Major points of the study:
- Meat eaters had a larger footprint than vegans and vegetarians, with exceptions. Where and how you source your food matters, and what you eat (local pastured beef vs. fake soy hot dogs) affects environmental impact.
- Omnivores consumed more alcohol, sweets, and desserts and ate fewer vegetables than their vegan and vegetarian counterparts. That tells us that other studies comparing meat eaters with vegans and vegetarians may be missing the mark. Outcomes have less to do with eating meat and more to do with being conscious about where your food comes from at all.
- Generally, people think vegans have the lowest environmental impact, but lacto-ovo vegetarians (vegetarians who will eat milk and eggs) and vegans (people who eat zero animal products) have similar footprints.

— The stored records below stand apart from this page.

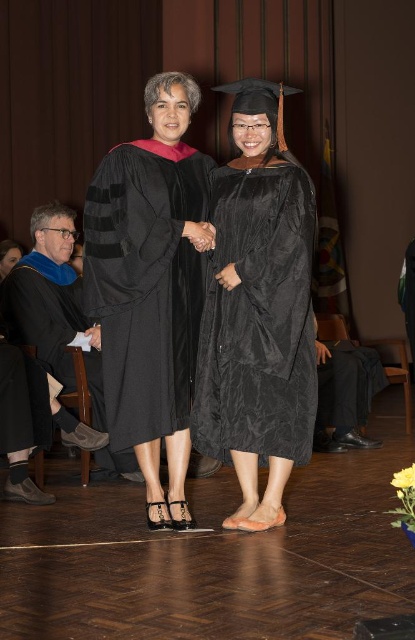
Who is shorter, matte black graduation gown at center or matte black gown at center?

Standing shorter between the two is matte black graduation gown at center.

Who is positioned more to the left, matte black graduation gown at center or matte black gown at center?

From the viewer's perspective, matte black gown at center appears more on the left side.

Who is more distant from viewer, (251, 136) or (190, 289)?

The point (190, 289) is behind.

Identify the location of matte black graduation gown at center. pyautogui.click(x=258, y=310).

Does matte black gown at center appear on the right side of matte black robe at left?

Yes, matte black gown at center is to the right of matte black robe at left.

Consider the image. Does matte black gown at center appear over matte black robe at left?

Yes, matte black gown at center is above matte black robe at left.

Where is `matte black gown at center`? matte black gown at center is located at coordinates (x=149, y=289).

Is matte black graduation gown at center to the left of matte black robe at left from the viewer's perspective?

No, matte black graduation gown at center is not to the left of matte black robe at left.

Does matte black graduation gown at center appear over matte black robe at left?

Correct, matte black graduation gown at center is located above matte black robe at left.

Does point (263, 248) come closer to viewer compared to point (85, 358)?

Yes.

At what (x,y) coordinates should I click in order to perform the action: click on matte black graduation gown at center. Please return your answer as a coordinate pair (x, y). Looking at the image, I should click on pyautogui.click(x=258, y=310).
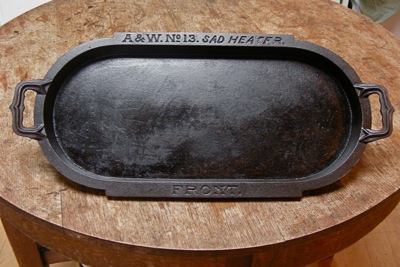
Locate an element on the screen. wooden table is located at coordinates (36, 189), (213, 13), (365, 54), (30, 43).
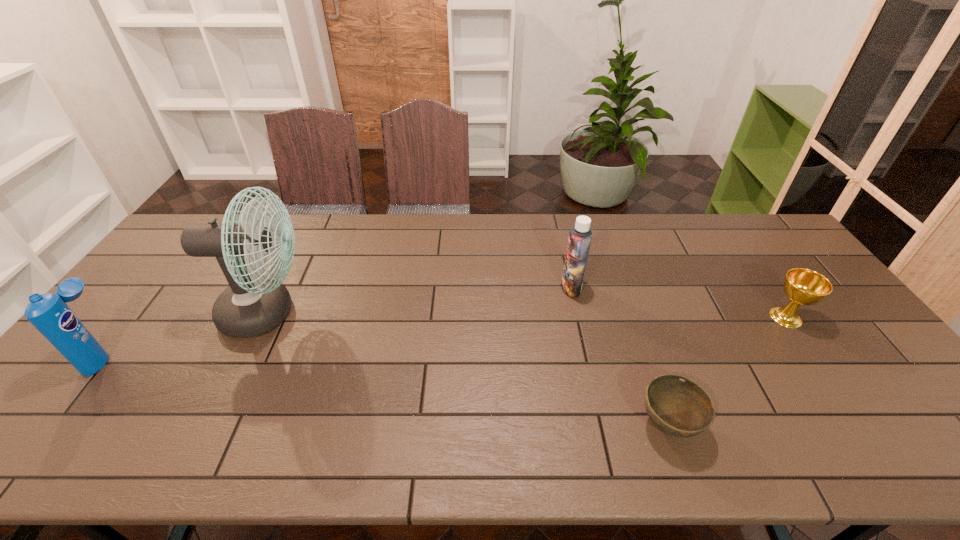
This screenshot has width=960, height=540. Find the location of `vacant area that lies between the fan and the chalice`. vacant area that lies between the fan and the chalice is located at coordinates (526, 315).

This screenshot has width=960, height=540. I want to click on empty space that is in between the third object from left to right and the nearest object, so click(619, 356).

Where is `vacant area that lies between the fourth object from right to left and the left shampoo`? vacant area that lies between the fourth object from right to left and the left shampoo is located at coordinates (185, 334).

Locate an element on the screen. This screenshot has width=960, height=540. vacant point located between the farther shampoo and the rightmost object is located at coordinates (679, 302).

The width and height of the screenshot is (960, 540). Find the location of `vacant space that's between the nearer shampoo and the fourth tallest object`. vacant space that's between the nearer shampoo and the fourth tallest object is located at coordinates (444, 336).

I want to click on vacant area that lies between the leftmost object and the second object from left to right, so click(185, 334).

Find the location of `free space between the second shortest object and the right shampoo`. free space between the second shortest object and the right shampoo is located at coordinates click(x=679, y=302).

Where is `object that is the fourth nearest to the fan`? This screenshot has height=540, width=960. object that is the fourth nearest to the fan is located at coordinates (802, 286).

Identify which object is the third closest to the right shampoo. Please provide its 2D coordinates. Your answer should be formatted as a tuple, i.e. [(x, y)], where the tuple contains the x and y coordinates of a point satisfying the conditions above.

[(252, 305)]

You are a GUI agent. You are given a task and a screenshot of the screen. Output one action in this format:
    pyautogui.click(x=<x>, y=<y>)
    Task: Click on the blank space that satisfies the following two spatial constraints: 1. on the front label of the farther shampoo; 2. on the front side of the nearer shampoo
    
    Given the screenshot: What is the action you would take?
    pyautogui.click(x=587, y=355)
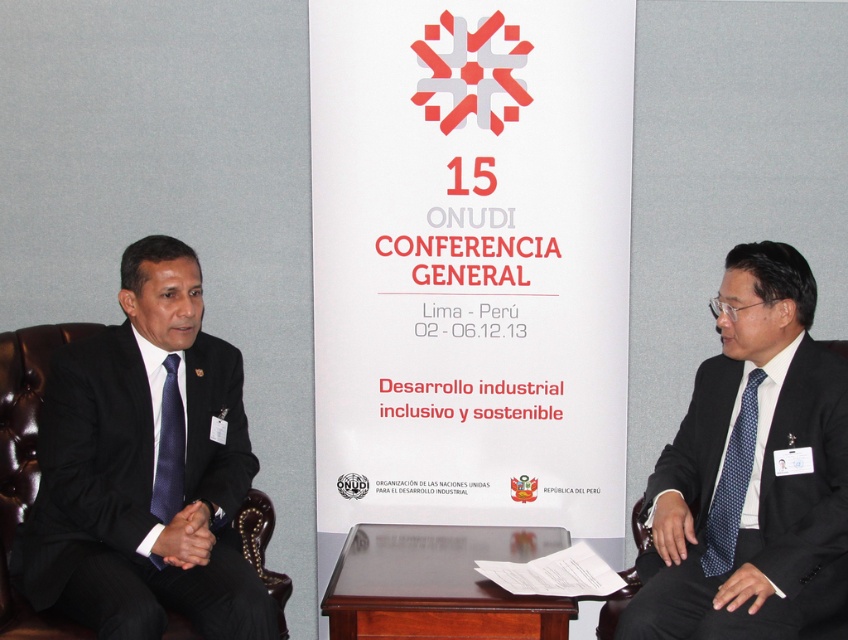
Does mahogany wood table at center have a larger size compared to blue dotted tie at left?

Yes, mahogany wood table at center is bigger than blue dotted tie at left.

Describe the element at coordinates (439, 584) in the screenshot. I see `mahogany wood table at center` at that location.

Identify the location of mahogany wood table at center. The width and height of the screenshot is (848, 640). (439, 584).

Who is positioned more to the left, mahogany wood table at center or blue dotted tie at right?

From the viewer's perspective, mahogany wood table at center appears more on the left side.

Identify the location of mahogany wood table at center. (439, 584).

You are a GUI agent. You are given a task and a screenshot of the screen. Output one action in this format:
    pyautogui.click(x=<x>, y=<y>)
    Task: Click on the mahogany wood table at center
    This screenshot has height=640, width=848.
    Given the screenshot: What is the action you would take?
    pyautogui.click(x=439, y=584)

Does black pinstripe suit at left have a lesser width compared to blue dotted tie at right?

No, black pinstripe suit at left is not thinner than blue dotted tie at right.

Is point (112, 593) positioned before point (746, 452)?

That is True.

Locate an element on the screen. This screenshot has height=640, width=848. black pinstripe suit at left is located at coordinates (146, 467).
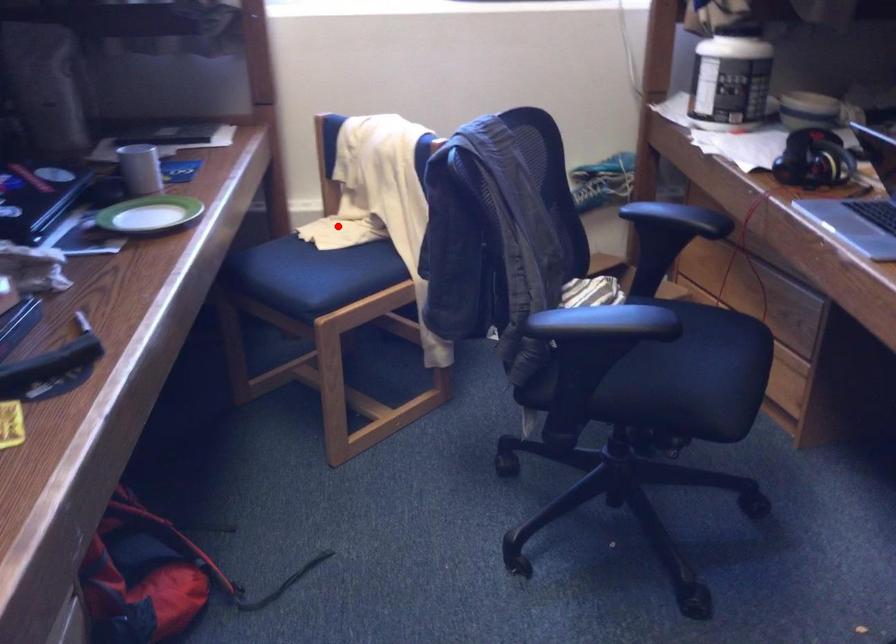
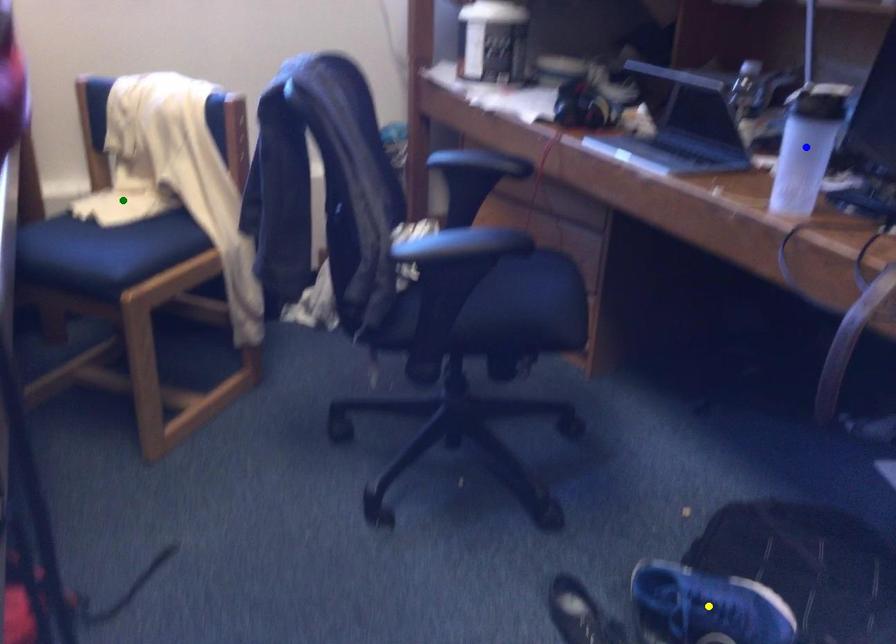
Question: I am providing you with two images of the same scene from different viewpoints. A red point is marked on the first image. You are given multiple points on the second image. Can you choose the point in image 2 that corresponds to the point in image 1?

Choices:
 (A) blue point
 (B) yellow point
 (C) green point

Answer: (C)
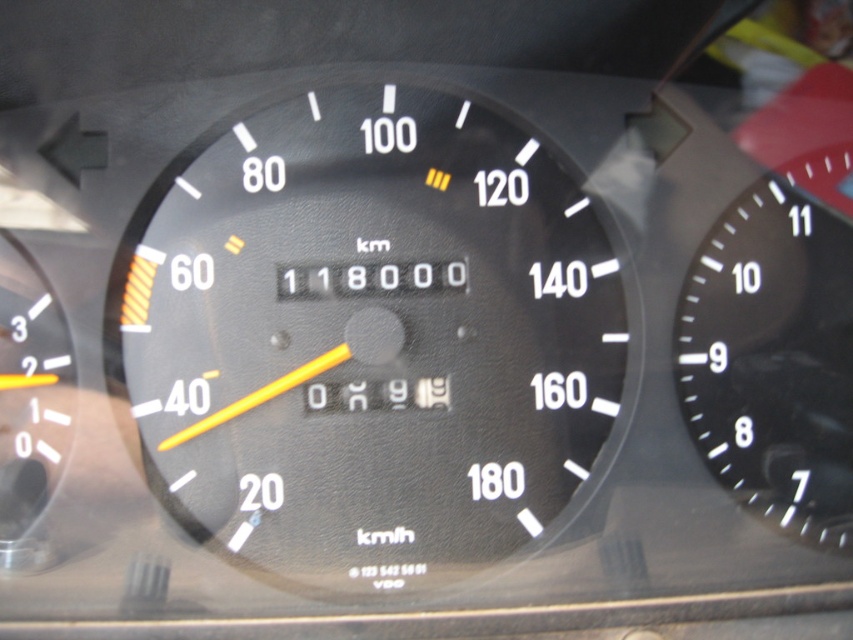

Participants who consumed only fruits (fruitarians – It’s a thing) had the highest impact of all groups. Omnivores as a group had a higher impact, but when examining individual diets, factors other than animal products, like quality of food and how it was produced, determined environmental impact.
How this study is different
Until now, most studies comparing omnivores, vegetarians, and vegans haven’t separated the effects of animal products vs. the effects of other eating habits and lifestyle. This study considered the individual diets of a population, which clues us into the true impact of actual eating habits, not just broad stroke categories.
Someone who chooses an eating philosophy, any philosophy at all, at least pays attention. Omnivores who eat consciously and omnivores who will eat whatever they want with no concern for health or environment aren’t going to end up with the same footprint or waistline.
Same goes for vegans. Some pile their plates with vegetables, others eat french fries and sugary soy ice cream. You can’t make generalizations as if they’re all following the same program.
The researchers found that vegans and vegetarians were more similar than previously thought, and when analyzing individual eating habits, they found that proper sourcing of food matters even more than broadly categorized nutrition habits.
Eating meat ethically
Animals in factory farms are crowded, sick, and medicated. Their living conditions creep into the land and water of the people living nearby, causing disease.
You won’t find these problems on local farms where grass-fed, ethically-raised animals graze. Not only do sustainable conditions reduce environmental impact, but you also end up with better, more nutritious meat. Small-scale farms produce meat with better omega-6 to omega-3 fatty acid ratios, which reduces risk of cardiovascular disease, cancer, inflammation and autoimmune flares.
Organically raised meat aren’t pumped full of antibiotics and growth hormones, and it tastes better.
Done right, raising animals improves the environment by building the soil. Depleted soil doesn’t grow vegetables, so farmers have to use chemical fertilizers that disrupt the ecosystem. Poor soil also doesn’t hold moisture or retain nutrients. Water rolls off of hard, brittle fields, causing flooding and erosion.
If you’re conscious about it, you can eat meat while not only reducing your environmental footprint, but also improving the environment. Look for small-scale, local farms where the farmer will invite you into the barn to look around. If you don’t have time for that, find smaller, sustainable companies that will talk to you about where they source their meat. Butcher Box and U.S. Wellness Meats come to mind. Use your dollar as a vote for continued production of the things you buy. The animals, your body and the farmland will be happier for it.